The Outpost Project
We know that most organizations which support autistic people are regional, endeavoring to support individuals or small groups. Most of the larger organizations- the national and international ones- are aiming to fix autism to some extent.
What if there was a nation-wide, not-for-profit group which supported autistic people exactly as they are? What would that look like?
I started asking myself this question several years ago, around the same time I started wondering what autistic culture would look like in the real world.
Autistic people, after all, are scattered all over the place. There’s no structure, no organizing body, no ready means for us to assemble or support each other.
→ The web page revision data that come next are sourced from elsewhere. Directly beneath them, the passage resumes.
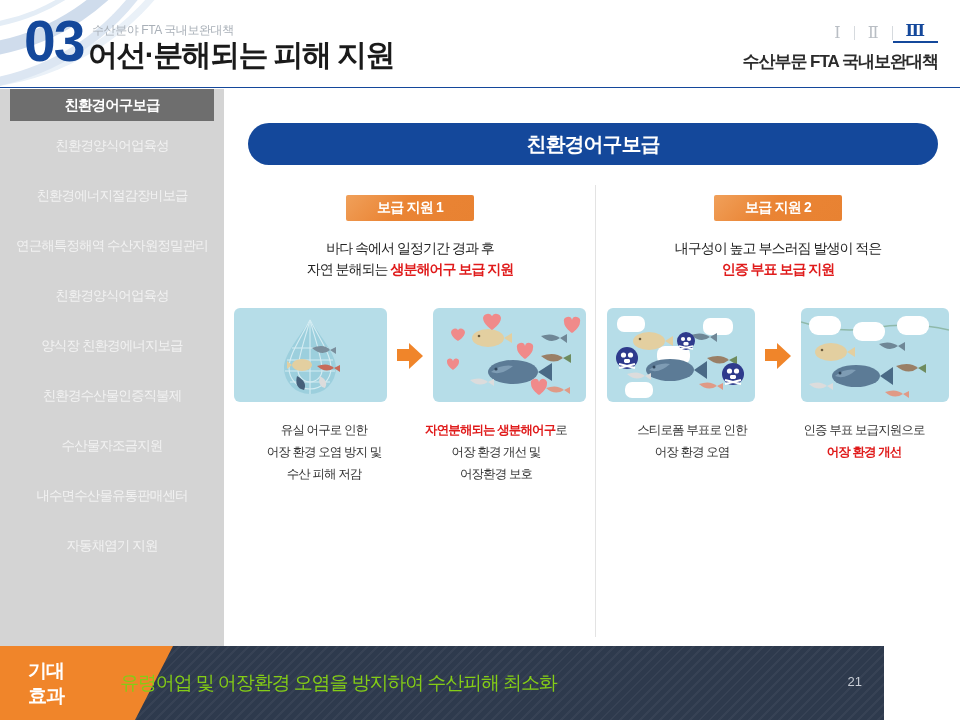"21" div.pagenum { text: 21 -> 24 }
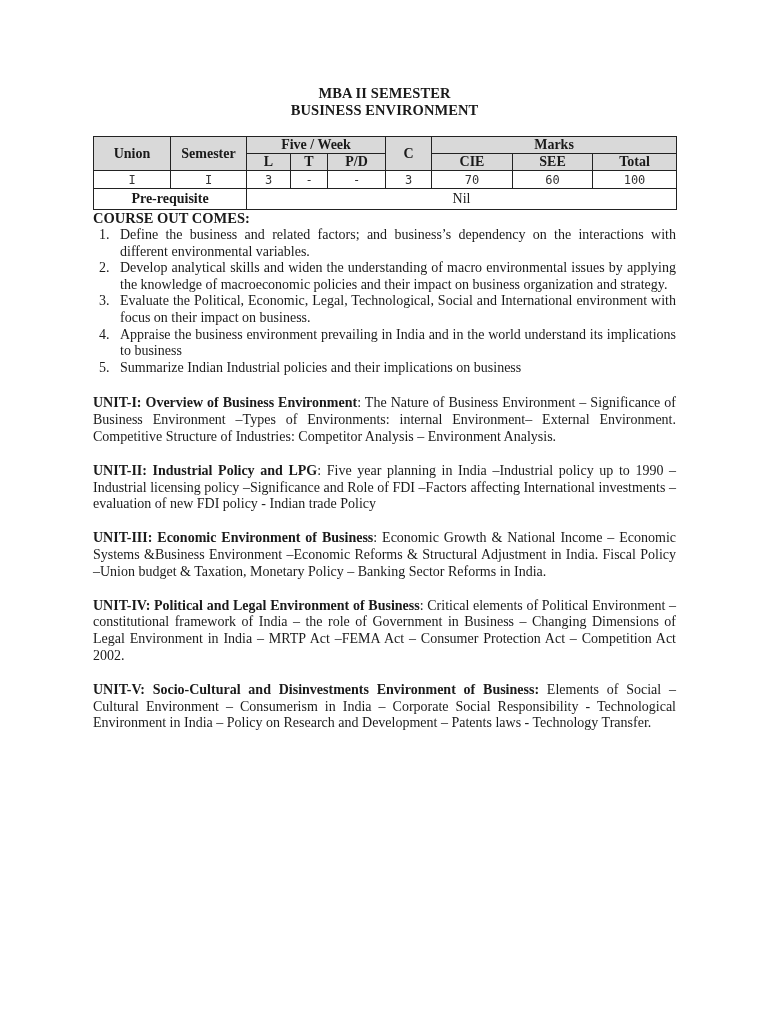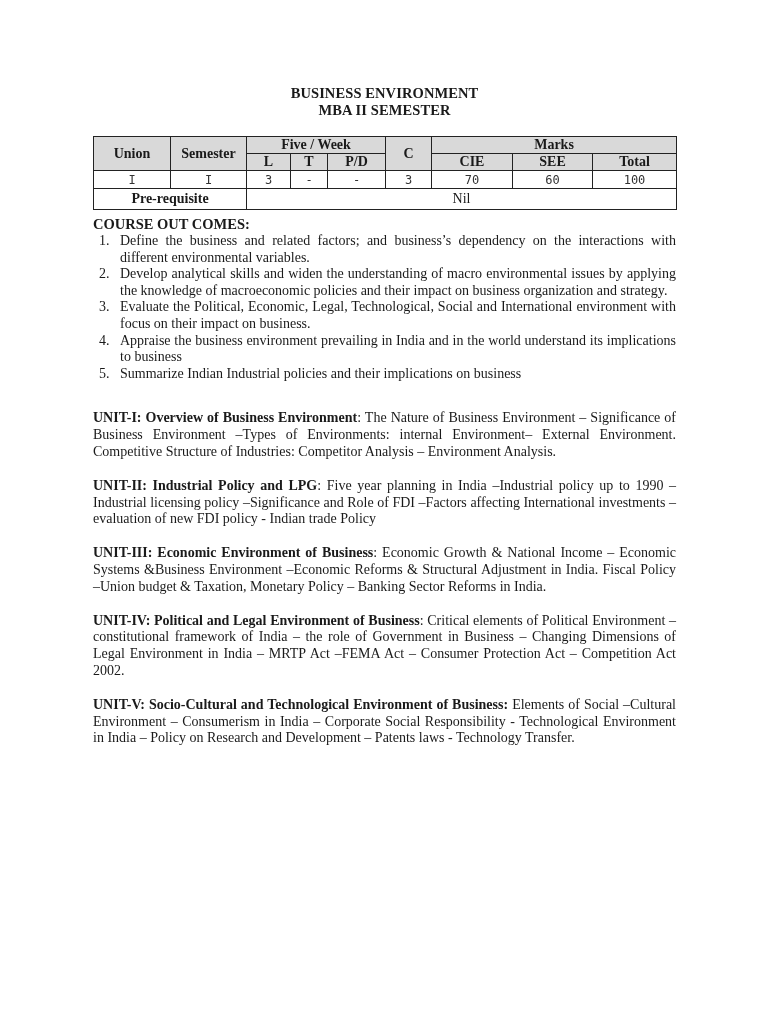"BUSINESS ENVIRONMENT" div.title { order: before "MBA II SEMESTER" -> after "MBA II SEMESTER" }
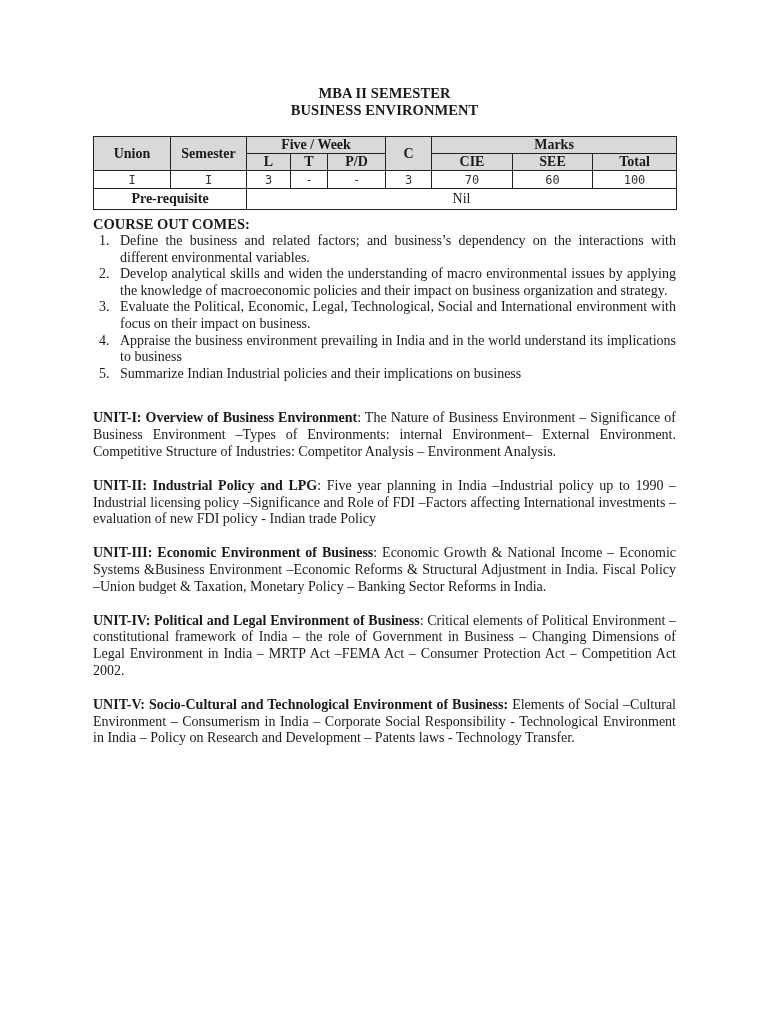"COURSE OUT COMES:" .sec-head { margin-top: 6px -> 0 }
The Internet helps a lot, and message boards like Wrong Planet are incredibly useful.
But we can’t be expected to spend our lives online. That’s not healthy.
So what would an autistic community look like in real life?
Fortunately I found a sort of template in a University of Toronto social group called S.A.S.A. (Social Association for Students with Autism). Basically, it consisted of a bunch of Aspies meeting in a room together once a week and just being together. Hanging out. Talking. Not talking. Monologuing. Studying. Every month we went on outings around the city. It was fantastic. For a group of people with social disabilities, surprisingly there weren’t any interpersonal problems. Everyone got along. The members of S.A.S.A. seemed to really value the time they spent together. I found it tremendously meaningful.
But still, I thought, that’s only once a week.
As I got to know some of the guys in S.A.S.A. a little better, I started to suspect that this was probably the only social interaction they had. Though some of them had busy social lives, others seemed lonely, even with the opportunity to hang out with like-minded people on a regular basis.
As an Aspie, I have a real talent for pushing ideas farther than they were meant to be pushed. I’m a natural maximalist.
So I thought, well, what would happen if we pushed the basic concept of S.A.S.A. to the utmost extreme?
Here’s what I came up with.
A physical space set aside for people on the autistic spectrum. Free. Open during regular business hours, seven days a week. Separate areas within the larger space: to start with, somewhere to socialize, somewhere to eat or prepare food, and somewhere to study quietly. It would be a safe space designed to meet the accessibility needs of autistics. People on the spectrum could go there whenever they wanted and stay for as long as the space was open. In the space, they could simply be themselves without fear of rejection, ridicule, or judgment.
I decided to call these spaces Outposts.
The details, of course, are flexible. No one autistic person can create a space for all autistic people. The process would have to be collaborative, with as many people giving as much input as possible. I envisioned eventually having a string of Outposts across the country, perhaps one in each of the ten largest cities.
The concept stalled out early on, because I couldn’t find a way to make it happen. I’m more of a thinker than an organizer. I can’t network worth a damn.
But I believe- I really do- that the Outpost Project is something worth pursuing. Isolation is at the heart of autistic culture. We are, first and foremost, apart from others. What would happen to us, both as individuals and as a community, if we came together? What would autism become? Too many autistic-related projects and organizations are focused on making us less like ourselves. I think if we united, we could become more like ourselves. I don’t know what that would look like, but I want to find out.